According to the U.S. Bureau of La­bor Statistics, the state’s leisure and hospitality sector had 114,800 jobs in November, up from 114,700 in October and 111,200 in November 2020, but less than the 122,400 in November 2019. In Northwest Arkansas, sector employ­ment fell to 28,000 in November, from 28,700 in October, but was up from 24,800 in November 2020 and 27,400 in November 2019. In the Fort Smith metro area, sector employ­ment declined to 9,100 in November, from 9,300 in October, but was above the 8,400 in November 2020 yet below the 9,600 in November 2019.

In November, electric vehicle startup Canoo announced that it would move its corporate headquarters to Bentonville and establish a research and development center and advanced industrialization and low-volume production facility for small package delivery vehicles in the state. The investments will bring at least 545 high-paying jobs to Benton and Washington counties.

The research and development center will be in Fayetteville, supporting advances in vehicle electronics and powertrain. The industrialization facility will be in Bentonville.

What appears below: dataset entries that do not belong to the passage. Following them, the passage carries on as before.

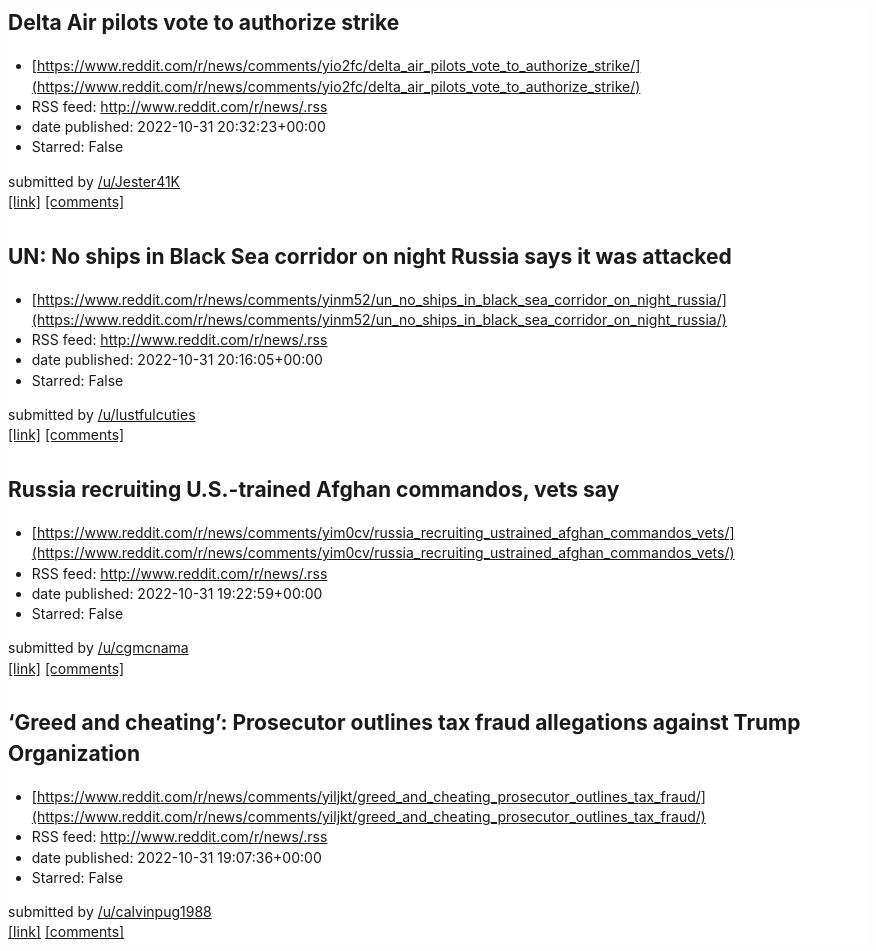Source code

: ## Delta Air pilots vote to authorize strike
 - [https://www.reddit.com/r/news/comments/yio2fc/delta_air_pilots_vote_to_authorize_strike/](https://www.reddit.com/r/news/comments/yio2fc/delta_air_pilots_vote_to_authorize_strike/)
 - RSS feed: http://www.reddit.com/r/news/.rss
 - date published: 2022-10-31 20:32:23+00:00
 - Starred: False

&#32; submitted by &#32; <a href="https://www.reddit.com/user/Jester41K"> /u/Jester41K </a> <br /> <span><a href="https://www.reuters.com/business/aerospace-defense/delta-air-pilots-vote-authorize-strike-2022-10-31/">[link]</a></span> &#32; <span><a href="https://www.reddit.com/r/news/comments/yio2fc/delta_air_pilots_vote_to_authorize_strike/">[comments]</a></span>

## UN: No ships in Black Sea corridor on night Russia says it was attacked
 - [https://www.reddit.com/r/news/comments/yinm52/un_no_ships_in_black_sea_corridor_on_night_russia/](https://www.reddit.com/r/news/comments/yinm52/un_no_ships_in_black_sea_corridor_on_night_russia/)
 - RSS feed: http://www.reddit.com/r/news/.rss
 - date published: 2022-10-31 20:16:05+00:00
 - Starred: False

&#32; submitted by &#32; <a href="https://www.reddit.com/user/lustfulcuties"> /u/lustfulcuties </a> <br /> <span><a href="https://www.jpost.com/breaking-news/article-721110">[link]</a></span> &#32; <span><a href="https://www.reddit.com/r/news/comments/yinm52/un_no_ships_in_black_sea_corridor_on_night_russia/">[comments]</a></span>

## Russia recruiting U.S.-trained Afghan commandos, vets say
 - [https://www.reddit.com/r/news/comments/yim0cv/russia_recruiting_ustrained_afghan_commandos_vets/](https://www.reddit.com/r/news/comments/yim0cv/russia_recruiting_ustrained_afghan_commandos_vets/)
 - RSS feed: http://www.reddit.com/r/news/.rss
 - date published: 2022-10-31 19:22:59+00:00
 - Starred: False

&#32; submitted by &#32; <a href="https://www.reddit.com/user/cgmcnama"> /u/cgmcnama </a> <br /> <span><a href="https://apnews.com/article/afghanistan-russia-ukraine-iran-europe-taliban-30e2b1ffc7c5ecf2847b654f862723b8?utm_source=homepage&amp;utm_medium=TopNews&amp;utm_campaign=position_03">[link]</a></span> &#32; <span><a href="https://www.reddit.com/r/news/comments/yim0cv/russia_recruiting_ustrained_afghan_commandos_vets/">[comments]</a></span>

## ‘Greed and cheating’: Prosecutor outlines tax fraud allegations against Trump Organization
 - [https://www.reddit.com/r/news/comments/yiljkt/greed_and_cheating_prosecutor_outlines_tax_fraud/](https://www.reddit.com/r/news/comments/yiljkt/greed_and_cheating_prosecutor_outlines_tax_fraud/)
 - RSS feed: http://www.reddit.com/r/news/.rss
 - date published: 2022-10-31 19:07:36+00:00
 - Starred: False

&#32; submitted by &#32; <a href="https://www.reddit.com/user/calvinpug1988"> /u/calvinpug1988 </a> <br /> <span><a href="https://www.nbcnews.com/politics/donald-trump/trump-organization-tax-fraud-trial-set-opening-arguments-rcna54567">[link]</a></span> &#32; <span><a href="https://www.reddit.com/r/news/comments/yiljkt/greed_and_cheating_prosecutor_outlines_tax_fraud/">[comments]</a></span>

The publically-traded company (NASDAQ: GOEV), with offices in California, Michigan, Minnesota and Texas, announced in June that Pryor, Okla., would be the site for its U.S. manufacturing facility. It noted the announcements were part of transforming the U.S. Highway 412 corridor from Oklahoma through Arkansas “into a center of electric vehicle research, development and manufacturing power.”

In March, the Torrance, Calif.-based company named Tony Aquila its CEO. Aquila said the company is completing definitive agreements with Arkansas and Oklahoma that will include “approximately $100 million in additional non-dilutive financial incentives, making the total approximately $400 million.”

Canoo was founded in 2017 in Torrance, near Los Angeles, and was initially called Evelozcity. The company has almost 800 employees. Vehicle production is expected to begin in 2022.